Stored data entries:

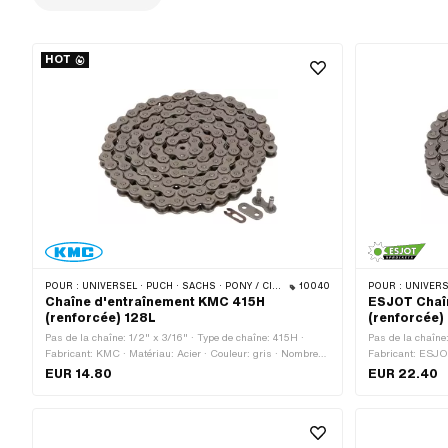
HOT
POUR :
UNIVERSEL · PUCH · SACHS · PONY / CILO (BÊTA 521 & 512) · ZÜNDAPP BELMONDO · TOMOS · BYE BIKE · ALPA CHOPPER / TURBO · CILO
10040
POUR :
UNIVERSEL · PUCH · SA
Chaîne d'entraînement KMC 415H
ESJOT Chaî
(renforcée) 128L
(renforcée) 
Pas de la chaîne: 1/2" x 3/16" · Type de chaîne: 415H ·
Pas de la chaîne
Fabricant: KMC · Matériau: Acier · Couleur: gris · Nombre
Fabricant: ESJOT
de maillons: 128 pcs · Circonférence de roulement: 1626
Nombre de maillo
EUR 14.80
EUR 22.40
mm · Type de cadenas à chaîne: Fermeture à ressort ·
1448 mm · Type d
Surface: nu / huilé · Ø du trou: 4 mm · Ø de la tige: 3.94
Surface: nu / hui
mm
mm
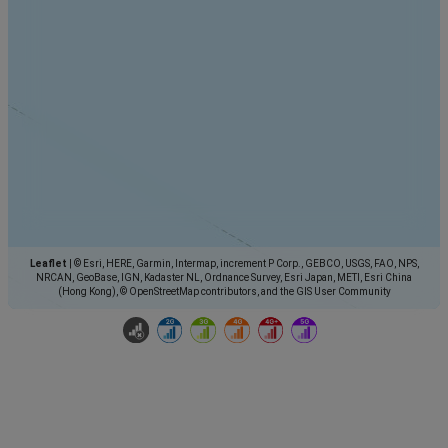
Leaflet
|
© Esri, HERE, Garmin, Intermap, increment P Corp., GEBCO, USGS, FAO, NPS,
NRCAN, GeoBase, IGN, Kadaster NL, Ordnance Survey, Esri Japan, METI, Esri China
(Hong Kong), © OpenStreetMap contributors, and the GIS User Community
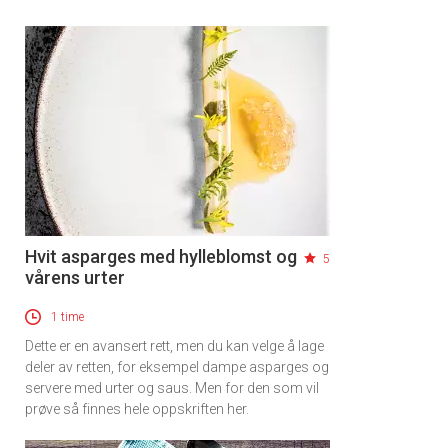
Hvit asparges med hylleblomst og
5
vårens urter
1 time
Dette er en avansert rett, men du kan velge å lage
deler av retten, for eksempel dampe asparges og
servere med urter og saus. Men for den som vil
prøve så finnes hele oppskriften her.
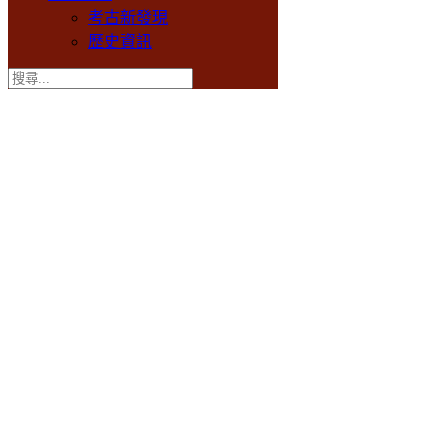
考古新發現
歷史資訊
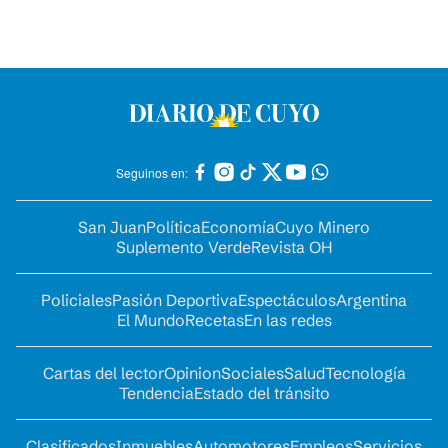
Seguinos en:
San Juan
Política
Economía
Cuyo Minero
Suplemento Verde
Revista OH
Policiales
Pasión Deportiva
Espectáculos
Argentina
El Mundo
Recetas
En las redes
Cartas del lector
Opinion
Sociales
Salud
Tecnología
Tendencia
Estado del tránsito
Clasificados
Inmuebles
Automotores
Empleos
Servicios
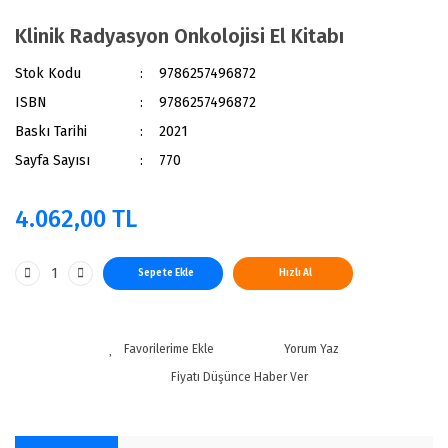
Klinik Radyasyon Onkolojisi El Kitabı
Stok Kodu
9786257496872
ISBN
9786257496872
Baskı Tarihi
2021
Sayfa Sayısı
770
4.062,00 TL
Sepete Ekle
Hızlı Al
Yorum Yaz
Fiyatı Düşünce Haber Ver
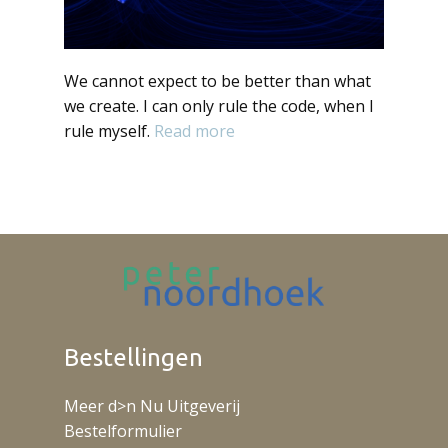
We cannot expect to be better than what
we create. I can only rule the code, when I
rule myself.
Read more
Bestellingen
Meer d>n Nu Uitgeverij
Bestelformulier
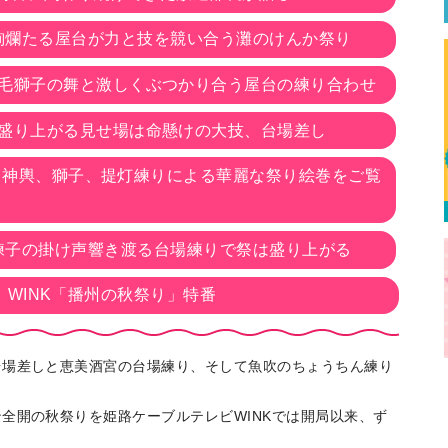
絢爛たる屋台が力と技を競い合う灘のけんか祭り
る毛獅子の舞と激しくぶつかり合う屋台の練り合わせ
番盛り上がる見せ場は命懸けの大技、台場差し
、神輿、獅子、提灯練りによる華麗な祭り絵巻をご覧
練子の掛け声響き渡る台場練りで祭は盛り上がる
WINK「播州の秋祭り」特番
台場差しと恵美酒宮の台場練り、そして魚吹のちょうちん練り
全開の秋祭りを姫路ケーブルテレビWINKでは開局以来、ず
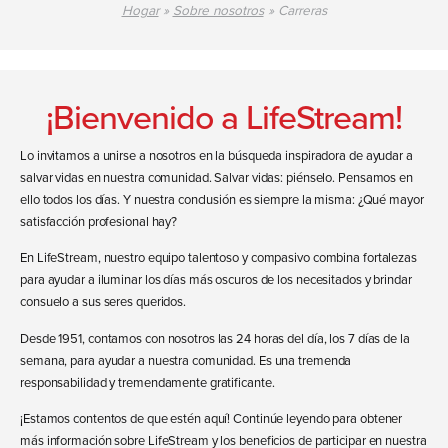
Hogar
»
Sobre nosotros
»
Carreras
¡Bienvenido a LifeStream!
Lo invitamos a unirse a nosotros en la búsqueda inspiradora de ayudar a
salvar vidas en nuestra comunidad. Salvar vidas: piénselo. Pensamos en
ello todos los días. Y nuestra conclusión es siempre la misma: ¿Qué mayor
satisfacción profesional hay?
En LifeStream, nuestro equipo talentoso y compasivo combina fortalezas
para ayudar a iluminar los días más oscuros de los necesitados y brindar
consuelo a sus seres queridos.
Desde 1951, contamos con nosotros las 24 horas del día, los 7 días de la
semana, para ayudar a nuestra comunidad. Es una tremenda
responsabilidad y tremendamente gratificante.
¡Estamos contentos de que estén aquí! Continúe leyendo para obtener
más información sobre LifeStream y los beneficios de participar en nuestra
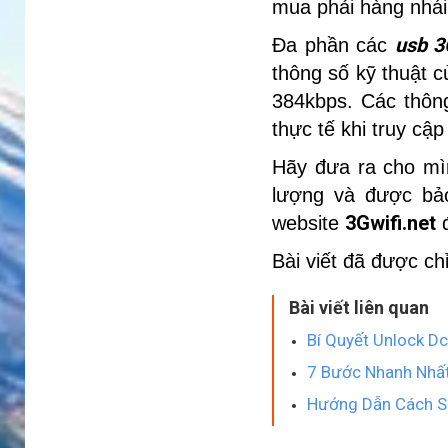
mua phải hàng nhái
usb 3
Đa phần các
thông số kỹ thuật c
384kbps. Các thôn
thực tế khi truy cậ
Hãy đưa ra cho mì
lượng và được bả
3Gwifi.net
website
đ
Bài viết đã được c
Bài viết liên quan
Bí Quyết Unlock 
7 Bước Nhanh Nhất
Hướng Dẫn Cách S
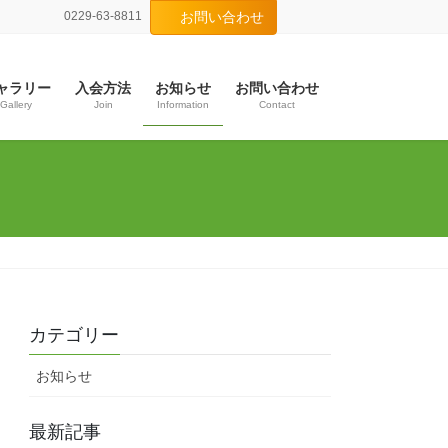
0229-63-8811
お問い合わせ
ャラリー
入会方法
お知らせ
お問い合わせ
Gallery
Join
Information
Contact
カテゴリー
お知らせ
最新記事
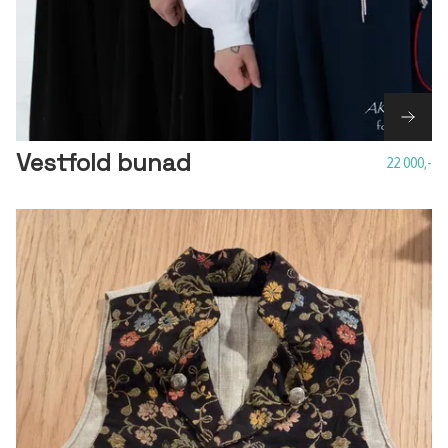
Vestfold bunad
22 000,-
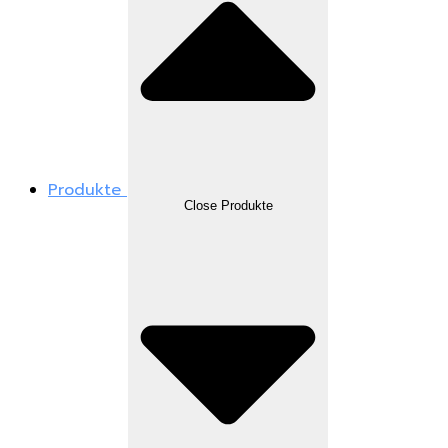
Produkte
Close Produkte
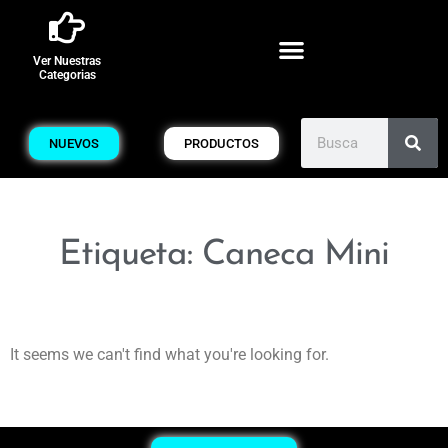
Ver Nuestras
Categorias
NUEVOS
PRODUCTOS
Etiqueta: Caneca Mini
It seems we can't find what you're looking for.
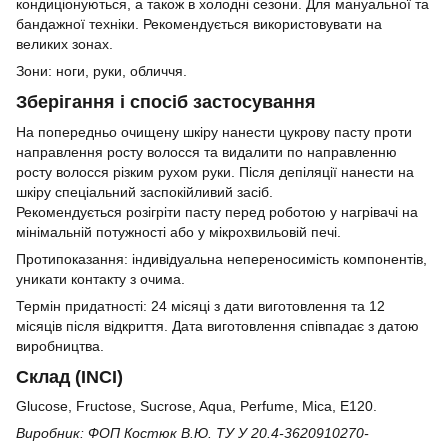
кондиціонуються, а також в холодні сезони. Для мануальної та
бандажної техніки. Рекомендується використовувати на
великих зонах.
Зони: ноги, руки, обличчя.
Зберігання і спосіб застосування
На попередньо очищену шкіру нанести цукрову пасту проти
направлення росту волосся та видалити по направленню
росту волосся різким рухом руки. Після депіляції нанести на
шкіру спеціальний заспокійливий засіб.
Рекомендується розігріти пасту перед роботою у нагрівачі на
мінімальній потужності або у мікрохвильовій печі.
Протипоказання: індивідуальна непереносимість компонентів,
уникати контакту з очима.
Термін придатності: 24 місяці з дати виготовлення та 12
місяців після відкриття. Дата виготовлення співпадає з датою
виробництва.
Склад (INCI)
Glucose, Fructose, Sucrose, Aqua, Perfume, Mica, Е120.
Виробник: ФОП Костюк В.Ю. ТУ У 20.4-3620910270-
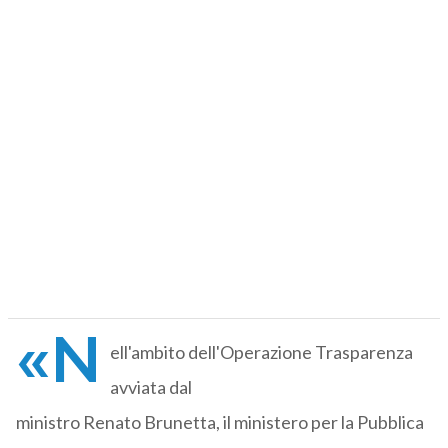
«N
ell'ambito dell'Operazione Trasparenza
avviata dal
ministro Renato Brunetta, il ministero per la Pubblica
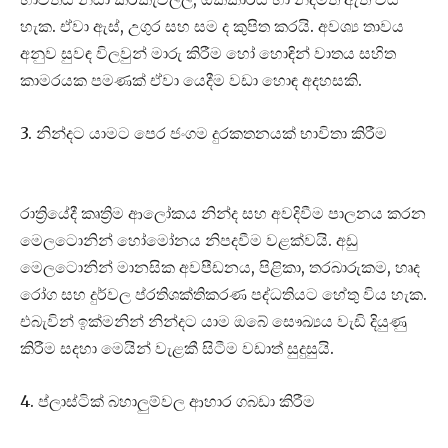
හැක. ඒවා ඇස්, උගුර සහ සම ද කුපිත කරයි. අවශ්‍ය තාවය
අනුව සුවඳ විලවුන් මාරු කිරීම හෝ හොඳින් වාතය සහිත
කාමරයක පමණක් ඒවා යෙදීම වඩා හොඳ අදහසකි.
3. නින්දට යාමට පෙර ජංගම දුරකතනයක් භාවිතා කිරීම
රාත්‍රියේදී කෘත්‍රිම ආලෝකය නින්ද සහ අවදිවීම පාලනය කරන
මෙලටොනින් හෝමෝනය නිපදවීම වළක්වයි. අඩු
මෙලටොනින් මානසික අවපීඩනය, පිළිකා, තරබාරුකම, හෘද
රෝග සහ දුර්වල ප්රතිශක්තිකරණ පද්ධතියට හේතු විය හැක.
එබැවින් ඉක්මනින් නින්දට යාම ඔබේ සෞඛ්‍යය වැඩි දියුණු
කිරීම සදහා මෙයින් වැළකී සිටීම වඩාත් සුදුසුයි.
4. ප්ලාස්ටික් බහාලුම්වල ආහාර ගබඩා කිරීම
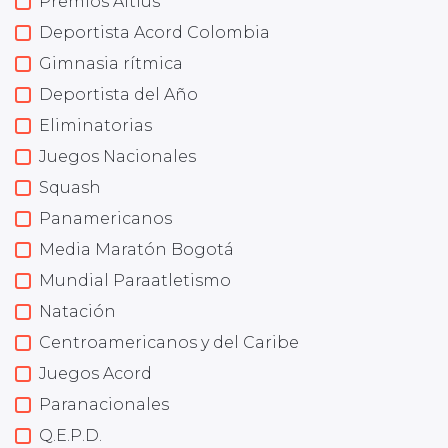
Premios Altius
Deportista Acord Colombia
Gimnasia rítmica
Deportista del Año
Eliminatorias
Juegos Nacionales
Squash
Panamericanos
Media Maratón Bogotá
Mundial Paraatletismo
Natación
Centroamericanos y del Caribe
Juegos Acord
Paranacionales
Q.E.P.D.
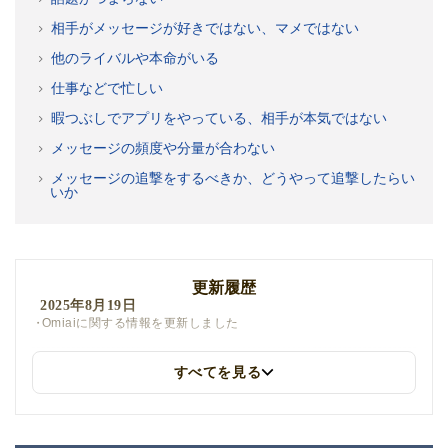
相手がメッセージが好きではない、マメではない
他のライバルや本命がいる
仕事などで忙しい
暇つぶしでアプリをやっている、相手が本気ではない
メッセージの頻度や分量が合わない
メッセージの追撃をするべきか、どうやって追撃したらい
いか
更新履歴
2025年8月19日
Omiaiに関する情報を更新しました
すべてを見る
2025年7月25日
目次を見やすく調整しました。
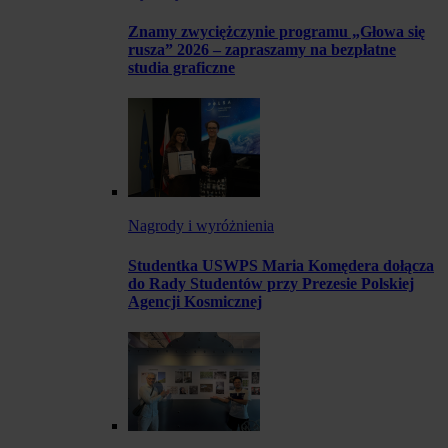
Znamy zwyciężczynie programu „Głowa się
rusza” 2026 – zapraszamy na bezpłatne
studia graficzne
Nagrody i wyróżnienia
Studentka USWPS Maria Komędera dołącza
do Rady Studentów przy Prezesie Polskiej
Agencji Kosmicznej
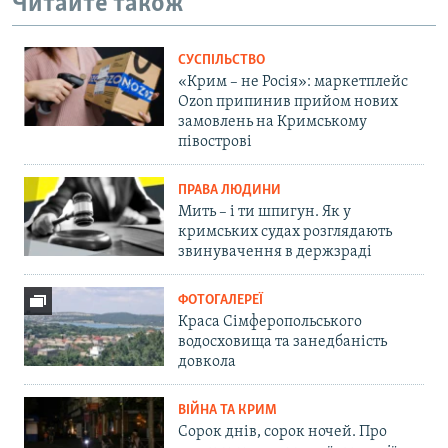
Читайте також
СУСПІЛЬСТВО
«Крим – не Росія»: маркетплейс
Ozon припинив прийом нових
замовлень на Кримському
півострові
ПРАВА ЛЮДИНИ
Мить – і ти шпигун. Як у
кримських судах розглядають
звинувачення в держзраді
ФОТОГАЛЕРЕЇ
Краса Сімферопольського
водосховища та занедбаність
довкола
ВІЙНА ТА КРИМ
Сорок днів, сорок ночей. Про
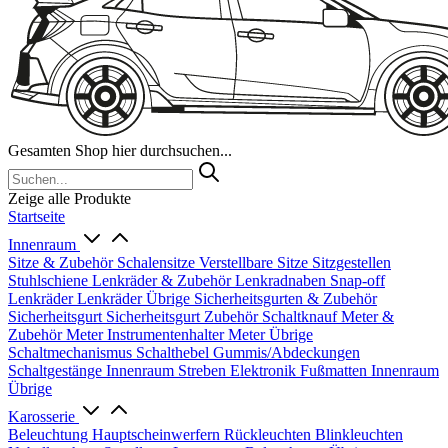
Gesamten Shop hier durchsuchen...
Zeige alle Produkte
Startseite
Innenraum
Sitze & Zubehör
Schalensitze
Verstellbare Sitze
Sitzgestellen
Stuhlschiene
Lenkräder & Zubehör
Lenkradnaben
Snap-off
Lenkräder
Lenkräder Übrige
Sicherheitsgurten & Zubehör
Sicherheitsgurt
Sicherheitsgurt Zubehör
Schaltknauf
Meter &
Zubehör
Meter
Instrumentenhalter
Meter Übrige
Schaltmechanismus
Schalthebel
Gummis/Abdeckungen
Schaltgestänge
Innenraum Streben
Elektronik
Fußmatten
Innenraum
Übrige
Karosserie
Beleuchtung
Hauptscheinwerfern
Rückleuchten
Blinkleuchten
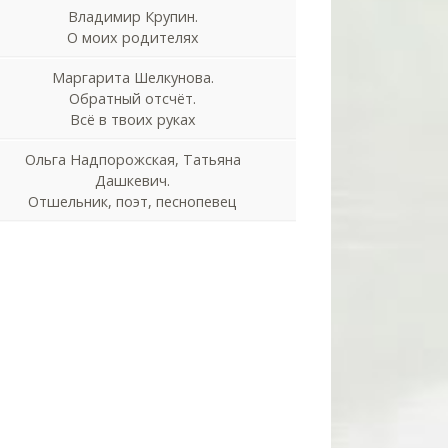
Владимир Крупин.
О моих родителях
Маргарита Шелкунова.
Обратный отсчёт.
Всё в твоих руках
Ольга Надпорожская, Татьяна
Дашкевич.
Отшельник, поэт, песнопевец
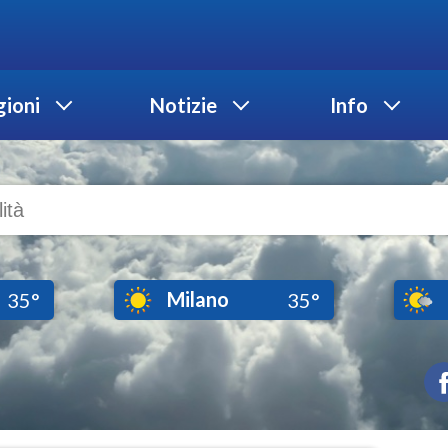
ioni
Notizie
Info
Milano
35°
35°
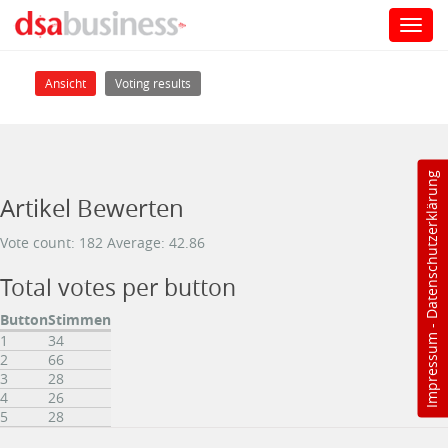
Toggl
navig
Direkt zum Inhalt
Haupt-Reiter
(aktiver Reiter)
Ansicht
Voting results
Datenschutzerklärung
Artikel Bewerten
Vote count: 182 Average: 42.86
Total votes per button
Button
Stimmen
-
1
34
Impressum
2
66
3
28
4
26
5
28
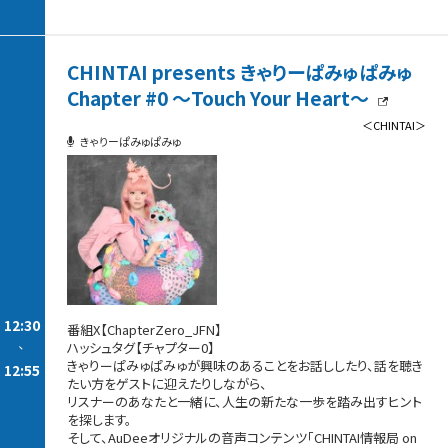
「番組特製ステッカー」をプレゼントいたします！
ご入会だけではお送りできませんので、
CHINTAI presents きゃりーぱみゅぱみゅ
必ず応募フォームからのご応募をお忘れなく！
皆様のご応募をお待ちしております！
Chapter #0 ～Touch Your Heart～
詳細とメンバーシップ登録はこちらから
＜CHINTAI＞
きゃりーぱみゅぱみゅ
https://audee-membership.jp/tsuda-
speaking/articles/news/arRPXR964zaFRuijXLwZTaWL
12:30
番組X【ChapterZero_JFN】
-
ハッシュタグ【チャプター0】
きゃりーぱみゅぱみゅが興味のあることをお話ししたり、話を聴き
12:55
たい方をゲストに迎えたりしながら、
リスナーのあなたと一緒に、人生の新たな一歩を踏み出すヒント
を探します。
そして、AuDeeオリジナルの音声コンテンツ「CHINTAI情報局 on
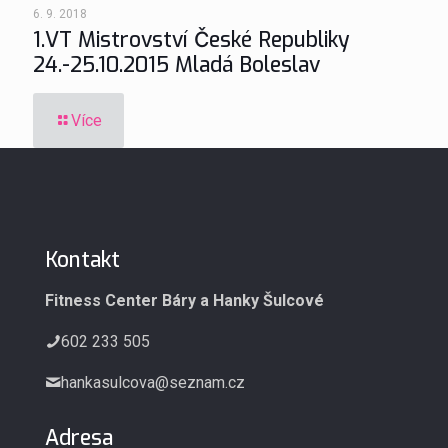
6. 9. 2018
1.VT Mistrovství České Republiky
24.-25.10.2015 Mladá Boleslav
Více
Kontakt
Fitness Center Báry a Hanky Šulcové
602 233 505
hankasulcova@seznam.cz
Adresa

WHAT YOU WILL DO - Please copy out the lines from the start of the entries through the line containing "Fabricant: ESJOT", keeping both ends. Leave the pictures out of your answer.

REPLY -
HOT
POUR :
UNIVERSEL · PUCH · SACHS · PONY / CILO (BÊTA 521 & 512) · ZÜNDAPP BELMONDO · TOMOS · BYE BIKE · ALPA CHOPPER / TURBO · CILO
10040
POUR :
UNIVERSEL · PUCH · SA
Chaîne d'entraînement KMC 415H
ESJOT Chaî
(renforcée) 128L
(renforcée) 
Pas de la chaîne: 1/2" x 3/16" · Type de chaîne: 415H ·
Pas de la chaîne
Fabricant: KMC · Matériau: Acier · Couleur: gris · Nombre
Fabricant: ESJOT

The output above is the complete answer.